## Requirements
Repeat every line of text in the rows below word for word, and leave the pictures out.

-- Start Records supplied --

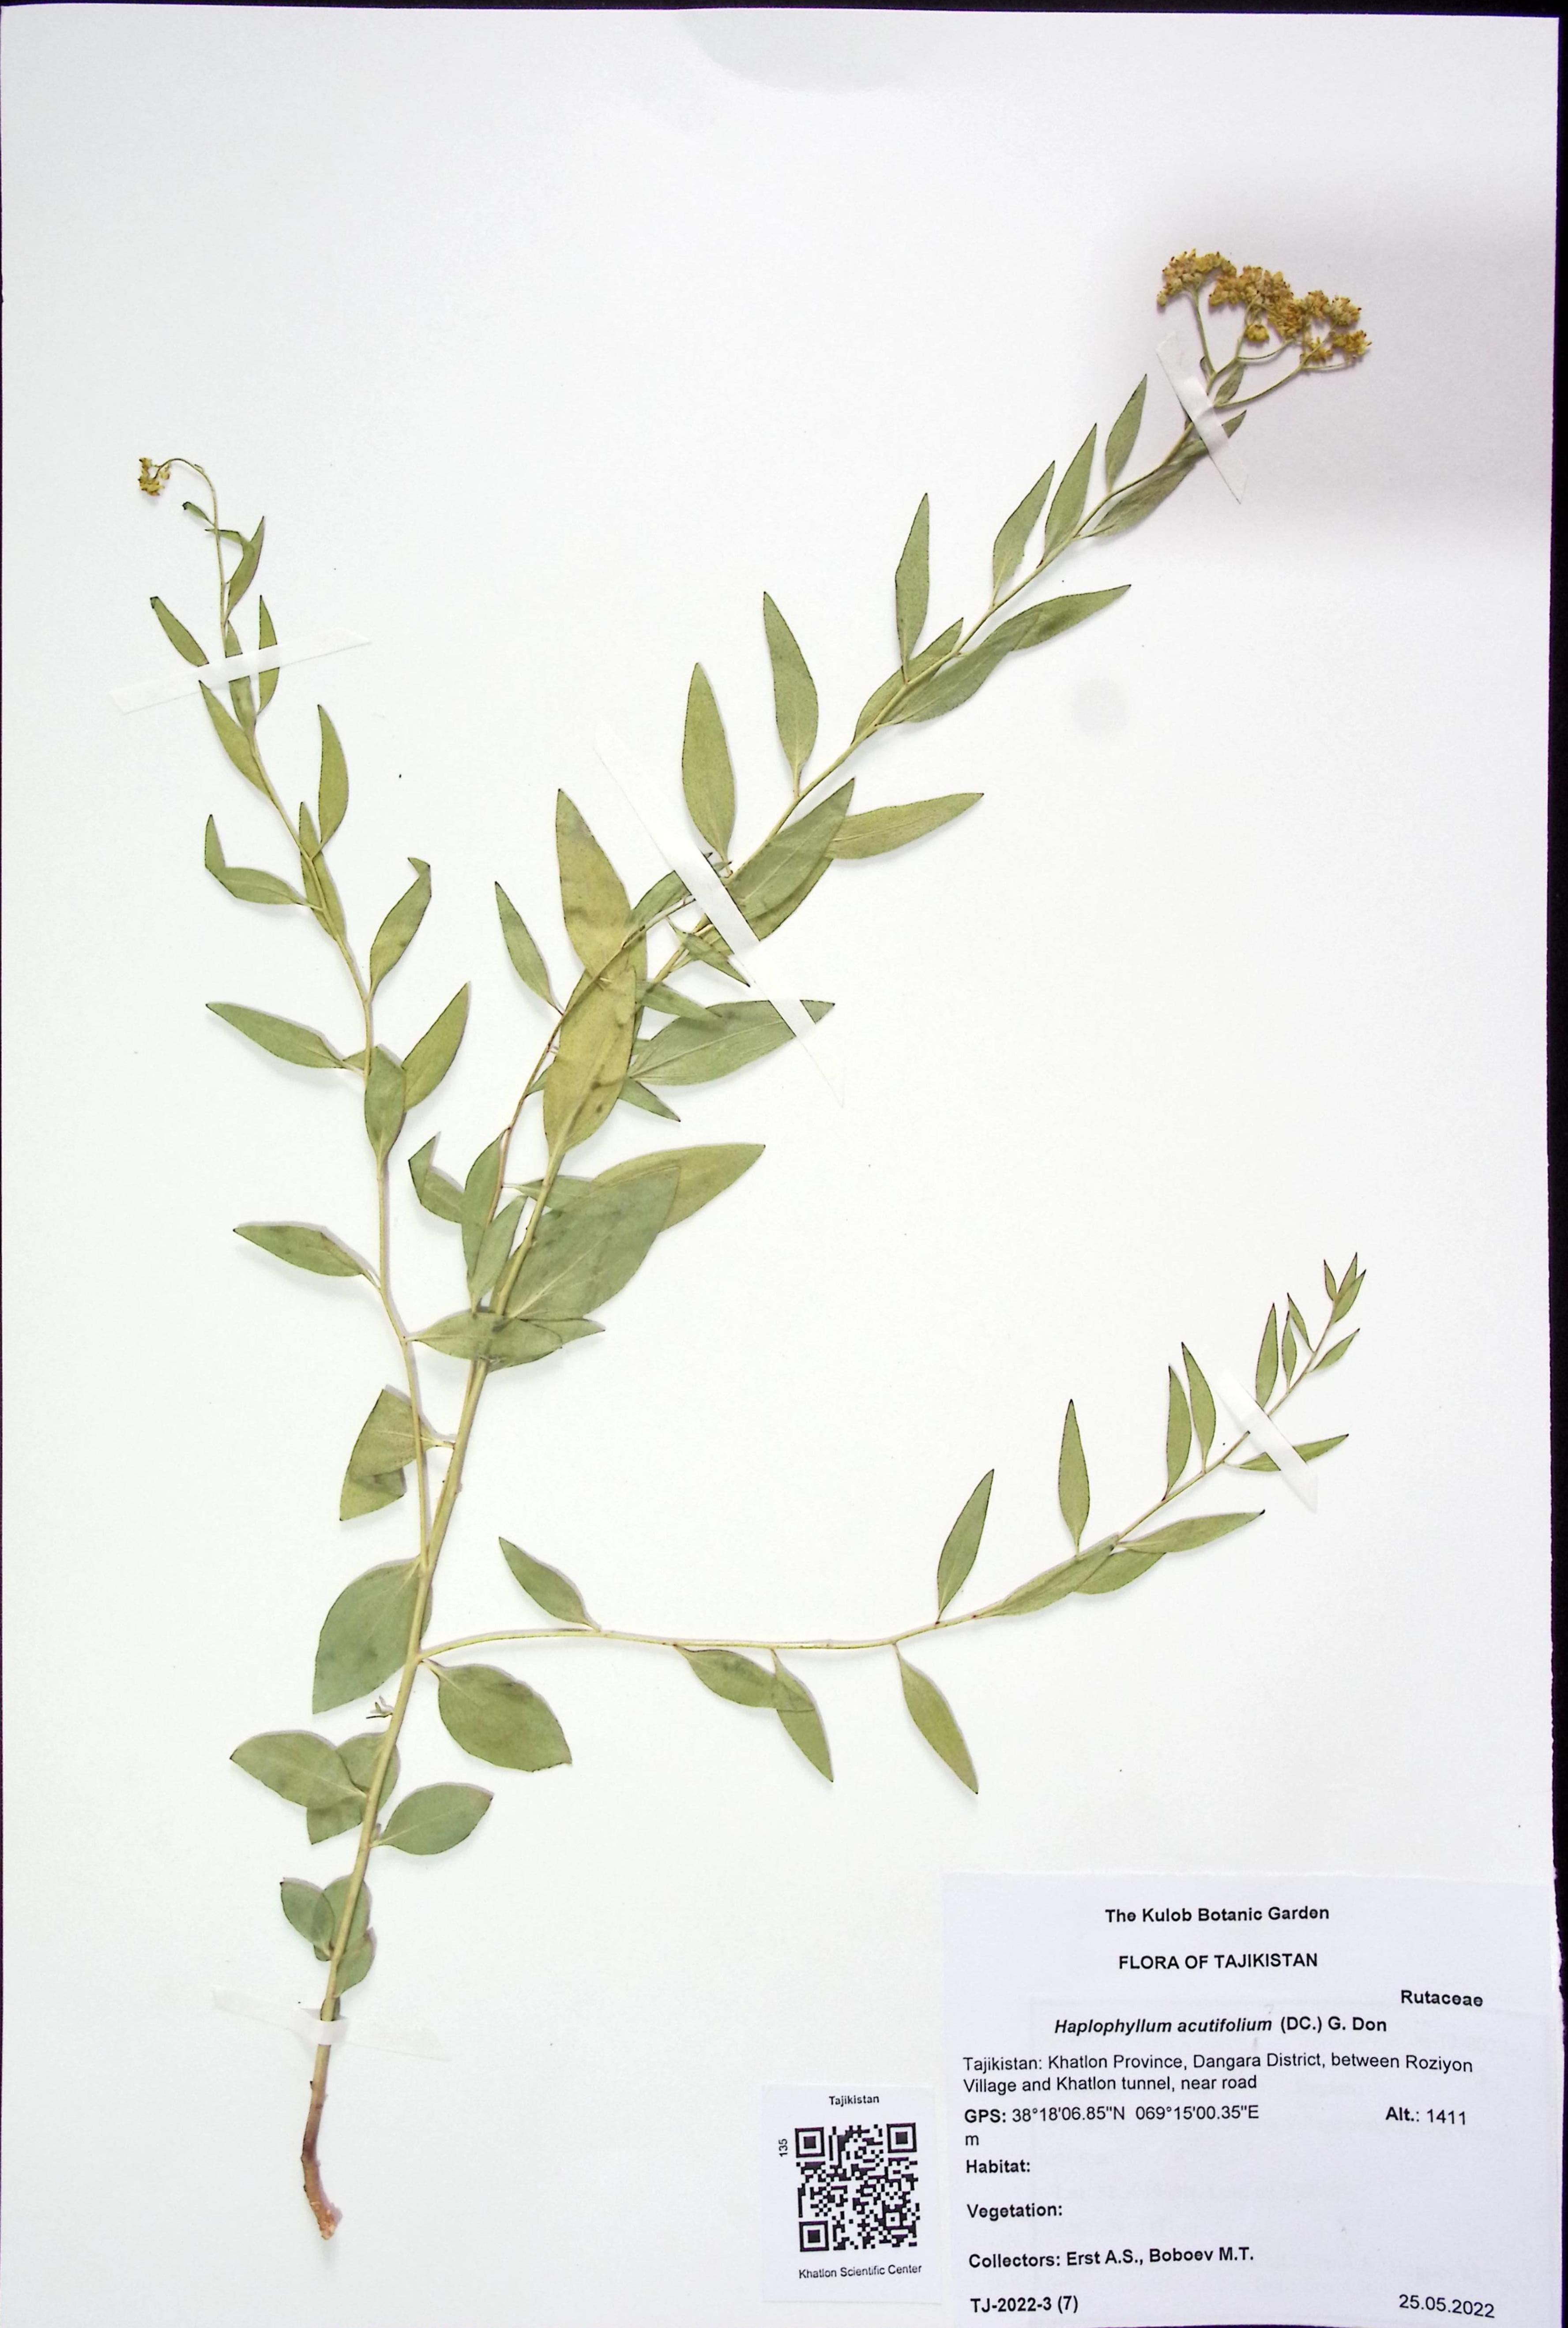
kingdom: Plantae
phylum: Tracheophyta
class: Magnoliopsida
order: Sapindales
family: Rutaceae
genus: Haplophyllum
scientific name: Haplophyllum acutifolium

-- End Records supplied --

## Finished task
kingdom: Plantae
phylum: Tracheophyta
class: Magnoliopsida
order: Sapindales
family: Rutaceae
genus: Haplophyllum
scientific name: Haplophyllum acutifolium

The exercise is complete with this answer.